_Text provided_:
^^^^^^^^
So I’ve finally read them all, all four of Richard Osman‘s The Thursday Murder Club crime novels. Not in the order in which they were published, due to their availability in our public library (so that in the end I actually bought three of them). I do recommend reading them in their order of publication though, so first The Thursday Murder Club (2020) itself, as it presents the main characters, followed by The Man who Died Twice (2021), The Bullet that Missed (2022) and The Last Devil Today (2023). They probably could be read independently, but there is a continuing line of storytelling, and the final novel neatly and sadly wraps the whole series up.

As I wrote elsewhere on this blog, I find it impossible to read without a pencil, especially when I come across metalinguistic comments relating to prescriptivism (and this blog). And yes, I found them in Osman’s novels, too. On the who/whom issue in the very first of them, for instance, or on I/me and got for have in the last one I read (The Man who Died Twice).
^^^^^^^^
_Records supplied_:
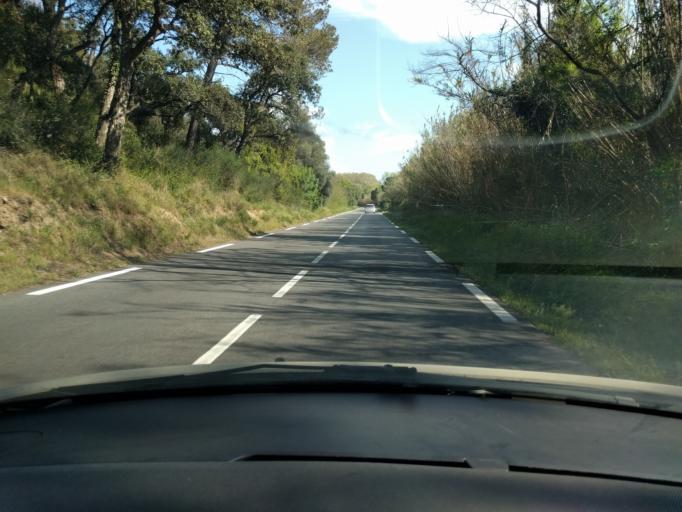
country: FR
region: Provence-Alpes-Cote d'Azur
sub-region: Departement du Var
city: Hyeres
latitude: 43.1638
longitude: 6.1212
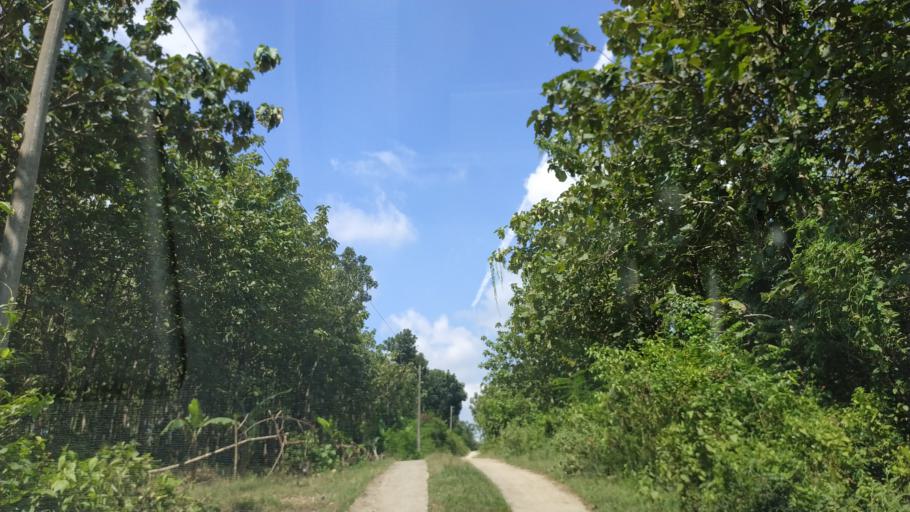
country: ID
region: Central Java
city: Guyangan
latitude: -7.0050
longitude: 111.0943
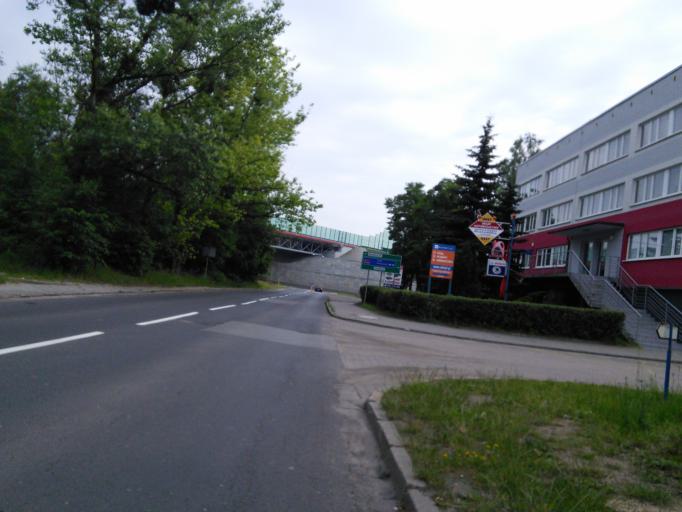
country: PL
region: Silesian Voivodeship
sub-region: Powiat bedzinski
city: Bobrowniki
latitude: 50.3726
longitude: 18.9601
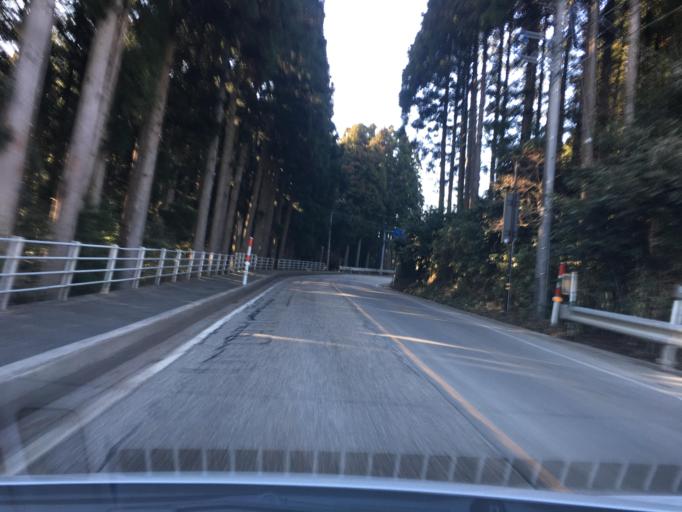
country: JP
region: Ishikawa
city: Nanao
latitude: 36.9803
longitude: 137.0501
^^^^^^^^
_Aim 1_: From the blog post on the Thursday Murder Club novels, pull out the passage between "As I wrote elsewhere" and "who Died Twice).", inclusive, copying it word for word.
_Aim 2_: Extend the blog post on Richard Osman's crime novels, picking up right after its final sentence.

_Reply 1_:
As I wrote elsewhere on this blog, I find it impossible to read without a pencil, especially when I come across metalinguistic comments relating to prescriptivism (and this blog). And yes, I found them in Osman’s novels, too. On the who/whom issue in the very first of them, for instance, or on I/me and got for have in the last one I read (The Man who Died Twice).

_Reply 2_:
The comments all make sense, as making linguistic corrections is in line with the character of Elizabeth, former MI5 agent, but reading the Acknowledgements (as I always do) made me think that something else is going on. In all except for the closing novel Osman pays thanks to his editors, Trevor Horwood (twice, for the first two) and Natalie Wall (for the third) for pointing out particular linguistic strictures to him and (presumably) making him correct his language accordingly:

  • … my copy-editor, Trevor Horwood, without who I would never know what days of the week certain dates were in 1971. Or, as Trevor would immediately point out, ‘without whom’ (p. 381)
  • Trevor, is it OK that I started a sentence with ‘And’ just now? Let me know. (p. 422)
  • Natalie is the first person ever to succinctly explain to me when I should be using ‘which’ and when I should be using ‘that’. It is a piece of information that I will always remember (p. 411)

That last comment makes me wonder whether Natalie Wall is perhaps American, even though she appears to have been part of the UK publishing team? See p. 420 of novel number 4, which, surprisingly at this stage, contains no linguistic thanks to his editors (I looked three times).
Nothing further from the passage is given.